Thursday 26 July 2012

6 SITUATIONS YOU NEED AN ORCHESTRA FOR

So the discussion document is out there... and apparently our orchestras may be under threat. I had no idea we even had so many orchestras, but it's not just pointy-headed culture snobs who'll miss them if they go - sometimes a full orchestra is the only thing that'll do, and these are those times...

1: When you're falling in love. If it's a one night stand, turn the lights down low and the Barry White up high. But if it's love, true love, you can't beat a string section in full bow.









2: Last Night at the Proms. Otherwise you'd have a whole theatre of people just standing there bobbing up and down for no reason between each chorus of Rule Britannia.









3: When it's a beautiful morning. You open the curtains. Sun streams in. New Zealand's out there. It deserves a sweeping soundtrack.









4: When there's a storm. Especially at sea. Horns. Cymbals. Those massive drums that look like cauldrons. Bring on the heavy weather.
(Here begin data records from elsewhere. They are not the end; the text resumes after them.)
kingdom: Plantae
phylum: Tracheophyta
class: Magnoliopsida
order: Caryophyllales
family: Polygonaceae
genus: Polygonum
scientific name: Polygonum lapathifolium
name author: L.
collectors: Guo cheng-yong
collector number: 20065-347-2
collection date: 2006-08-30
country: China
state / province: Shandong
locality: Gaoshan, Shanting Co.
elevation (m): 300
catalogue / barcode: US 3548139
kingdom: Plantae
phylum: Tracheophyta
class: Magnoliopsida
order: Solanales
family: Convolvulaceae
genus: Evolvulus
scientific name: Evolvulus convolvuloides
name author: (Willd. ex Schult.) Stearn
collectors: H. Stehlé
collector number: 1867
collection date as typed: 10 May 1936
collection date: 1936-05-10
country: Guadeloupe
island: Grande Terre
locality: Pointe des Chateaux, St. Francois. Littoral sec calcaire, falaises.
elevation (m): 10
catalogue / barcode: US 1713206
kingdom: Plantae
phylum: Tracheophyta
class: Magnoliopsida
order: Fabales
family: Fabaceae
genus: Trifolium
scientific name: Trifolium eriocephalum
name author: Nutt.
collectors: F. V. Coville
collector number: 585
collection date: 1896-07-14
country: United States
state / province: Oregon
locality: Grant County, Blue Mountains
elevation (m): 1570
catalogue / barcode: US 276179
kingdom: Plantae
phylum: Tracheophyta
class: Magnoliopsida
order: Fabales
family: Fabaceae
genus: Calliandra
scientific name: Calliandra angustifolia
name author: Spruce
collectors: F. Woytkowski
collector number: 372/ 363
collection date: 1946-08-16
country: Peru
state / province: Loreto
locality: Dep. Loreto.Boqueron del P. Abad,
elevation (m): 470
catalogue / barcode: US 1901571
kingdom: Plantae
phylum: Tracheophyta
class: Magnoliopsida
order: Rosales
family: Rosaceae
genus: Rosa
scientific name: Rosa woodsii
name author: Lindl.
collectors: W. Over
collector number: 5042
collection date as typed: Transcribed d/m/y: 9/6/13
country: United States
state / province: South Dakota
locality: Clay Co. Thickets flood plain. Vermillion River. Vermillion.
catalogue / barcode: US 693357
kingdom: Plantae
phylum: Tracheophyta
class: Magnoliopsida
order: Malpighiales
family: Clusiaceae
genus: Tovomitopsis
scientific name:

5: When you're running away. Specifically if you're on horseback or if you're being chased by some kind of mythological creature. You know - like a dragon, or an orc, or a dark rider or something like that. NB: This rule doesn't apply to car chases, or foot chases over rooftops. Car chases require '70s-style guitar funk, foot chases need lots of drums - so maybe just the percussion section there.





6: When the fat lady sings. You can't just leave her warbling away in a horny hat holding a trident - she'd look like a reject from a busking festival, or an auditionee for New Zealand's Got Talent. Give the lady some accompaniment... THEN it'll be over.